■ Problem to work on: Render these lines as a Markdown table with the columns Row and Line, numbering each row and skipping blank lines. Omit the picture lines.

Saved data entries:
++++
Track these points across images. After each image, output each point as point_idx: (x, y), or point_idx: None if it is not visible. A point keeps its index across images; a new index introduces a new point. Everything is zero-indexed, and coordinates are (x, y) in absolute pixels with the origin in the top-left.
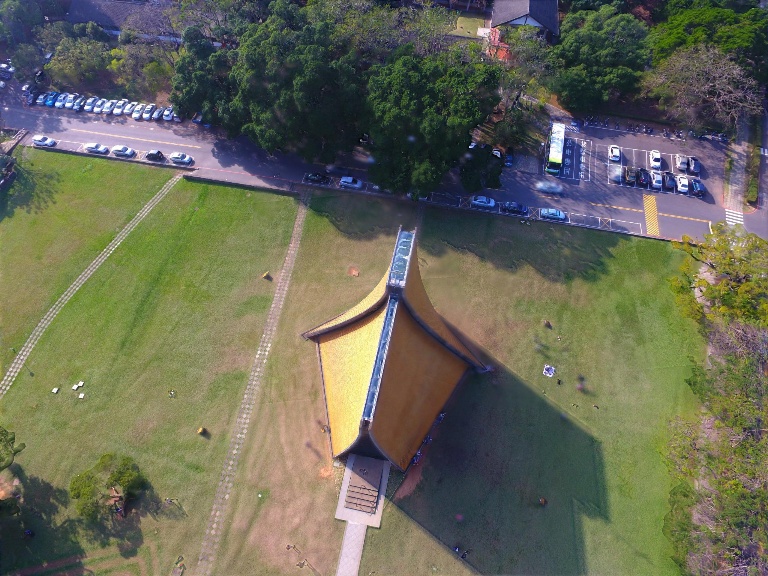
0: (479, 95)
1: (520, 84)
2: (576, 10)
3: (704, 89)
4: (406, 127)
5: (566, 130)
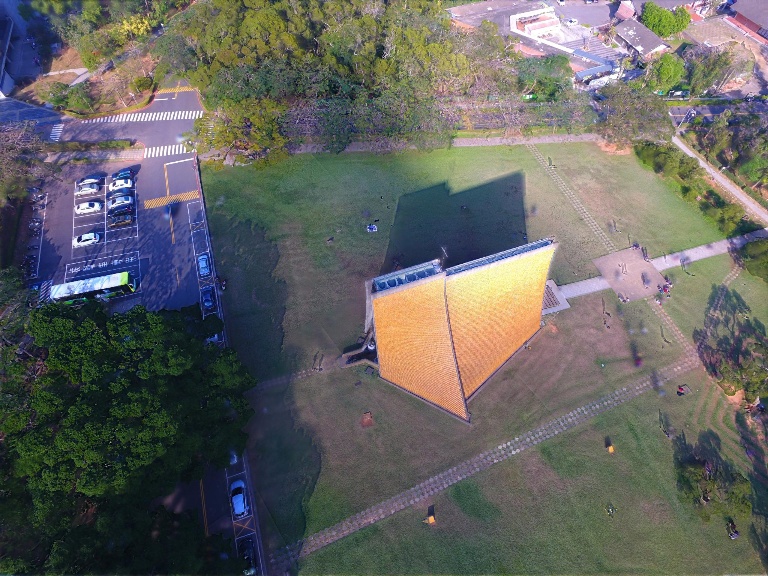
0: None
1: None
2: None
3: (8, 152)
4: None
5: None
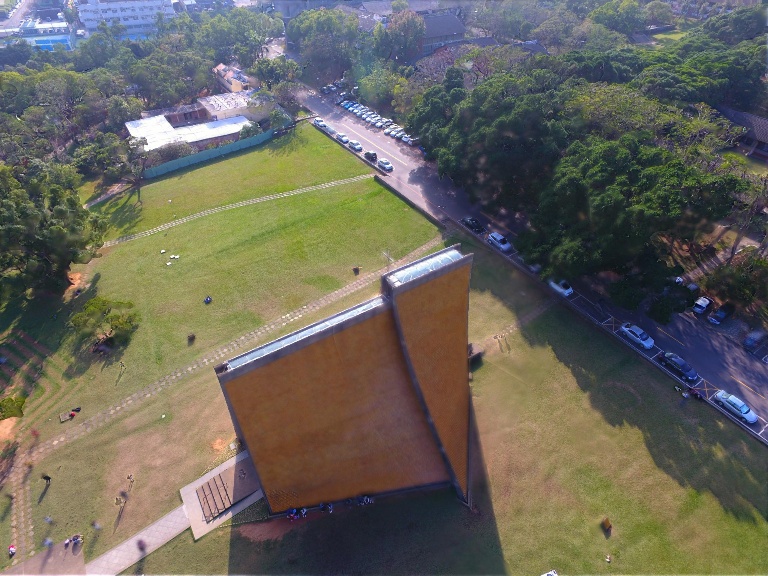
++++
■ Answer to the exercise:
| Row | Line |
|---|---|
| 1 | Track these points across images. After each image, output each point as point_idx: (x, y), or point_idx: None if it is not visible. A point keeps its index across images; a new index introduces a new point. Everything is zero-indexed, and coordinates are (x, y) in absolute pixels with the origin in the top-left. |
| 2 | 0: (479, 95) |
| 3 | 1: (520, 84) |
| 4 | 2: (576, 10) |
| 5 | 3: (704, 89) |
| 6 | 4: (406, 127) |
| 7 | 5: (566, 130) |
| 8 | 0: None |
| 9 | 1: None |
| 10 | 2: None |
| 11 | 3: (8, 152) |
| 12 | 4: None |
| 13 | 5: None |